Friedrichshafener Post-Zusteller entwendete rund 5000 Briefsendungen

1107 Personen im Wohngebiet betroffen – Heute stellt Post die wieder gefundenen Briefe mit Begleitschreiben zu

Friedrichshafen. Viel größer als bisher angenommen ist ist die Zahl der in den Wochen vor Weihnachten nicht zugestellten Postsendungen im Wohngebiet Schreienesch in Friedrichshafen. Das berichtete die Polizei. Insgesamt soll es sich, wie die Polizei jetzt mitteilte, um etwa 5000 Briefsendungen gehandelt haben, die ein Post-Zusteller im Dezember vergangenen Jahres nicht zustellte. Mehr als 1000 Postkunden sind laut Polizei betroffen.

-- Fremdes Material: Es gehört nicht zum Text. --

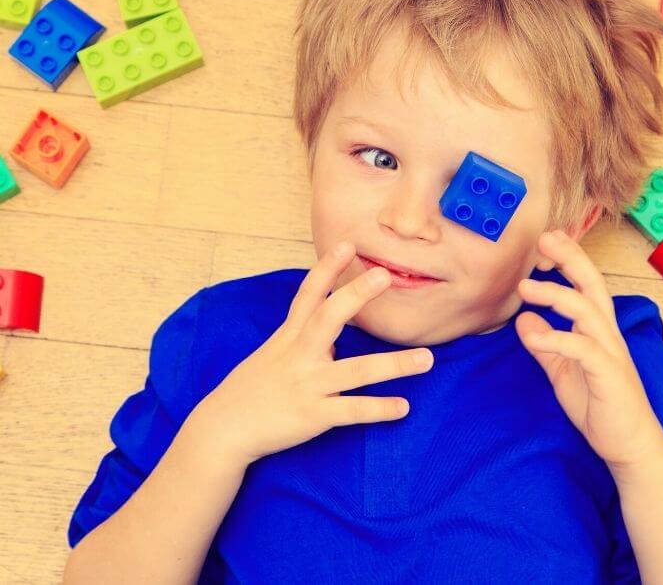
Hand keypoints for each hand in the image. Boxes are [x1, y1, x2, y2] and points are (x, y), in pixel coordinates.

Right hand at [190, 242, 433, 468]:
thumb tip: (333, 325)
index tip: (348, 244)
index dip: (327, 269)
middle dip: (356, 295)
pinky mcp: (311, 416)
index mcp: (289, 337)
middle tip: (386, 274)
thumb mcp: (274, 353)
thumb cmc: (251, 388)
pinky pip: (350, 412)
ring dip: (393, 365)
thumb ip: (304, 335)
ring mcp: (306, 385)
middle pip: (329, 318)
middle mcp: (299, 356)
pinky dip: (378, 409)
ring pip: (355, 371)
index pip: (309, 295)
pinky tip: (403, 407)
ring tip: (427, 359)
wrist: (222, 431)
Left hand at [516, 230, 662, 476]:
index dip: (568, 260)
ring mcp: (611, 352)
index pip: (585, 284)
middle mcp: (608, 333)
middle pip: (592, 285)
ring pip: (587, 310)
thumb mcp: (563, 371)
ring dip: (555, 294)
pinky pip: (583, 349)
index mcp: (598, 329)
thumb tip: (524, 319)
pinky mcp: (608, 374)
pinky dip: (557, 339)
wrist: (630, 446)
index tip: (545, 241)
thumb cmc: (600, 406)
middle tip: (544, 238)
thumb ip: (546, 344)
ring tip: (524, 286)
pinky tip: (532, 336)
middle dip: (570, 258)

20-Jähriger stellte nicht gesamte Post zu

Wie bereits berichtet hatte ein 20-Jähriger, der zeitlich befristet für die Deutsche Post in diesem Wohngebiet tätig war, nicht die gesamte Post zugestellt. Eigenen Angaben zufolge hatte der Mann die Briefe ungeöffnet in einem Altpapiercontainer im Stadtgebiet von Friedrichshafen entsorgt.

Weitere nicht zugestellte Briefe aufgetaucht

Mitte Februar unterrichtete der 20-Jährige das Polizeirevier Friedrichshafen darüber, dass er entgegen seiner bisherigen Aussagen noch immer im Besitz von sechs Kartons voll mit von ihm unterschlagenen Briefen sei. Die Beamten stellten daraufhin diese Kartons samt Inhalt sicher. Die Kartons waren nach Mitteilung der Polizei auf dem Gemeinschaftsdachboden des auch von dem mutmaßlichen Täter bewohnten Mehrfamilienhauses versteckt worden.

Bargeld entwendet

Wie die nun erneut aufgenommenen Ermittlungen ergeben haben, handelte es sich hierbei um mehr als 2500 Briefsendungen mit insgesamt 195 EC-Karten. Ebenfalls entgegen bisheriger Beteuerungen des 20-Jährigen waren 36 Briefe geöffnet und teilweise darin enthaltenes Bargeld entwendet worden. Auch seine vormals gemachten Angaben bezüglich der in Altpapiercontainern entsorgten Briefe berichtigte der 20-Jährige laut Polizei dahingehend, dass es sich um eine weitaus größere Anzahl als die vormals genannten rund 250 Briefe handelte. Die Polizei geht mittlerweile von 2500 aus. Zusammen wären das 5000 nicht zugestellte Sendungen.

Nur wenige Postkunden erstatteten Anzeige

Die Auswertung der sichergestellten Briefe ergab nach Auskunft der Polizei, dass mindestens 1107 Personen in dem Wohngebiet betroffen sind. Dennoch hatte nur ein geringer Teil der Adressaten Anzeige wegen fehlender Post bei der Polizei erstattet.

Heute stellt Post Sendungen zu

Die von der Polizei sichergestellten Briefe werden am heutigen Montag durch die Deutsche Post mit einem entsprechenden Begleitschreiben den rechtmäßigen Empfängern zugestellt, teilte die Polizei mit. Anzeigen müssten die Betroffenen nicht mehr erstatten, da Polizei und Staatsanwaltschaft bereits ermitteln.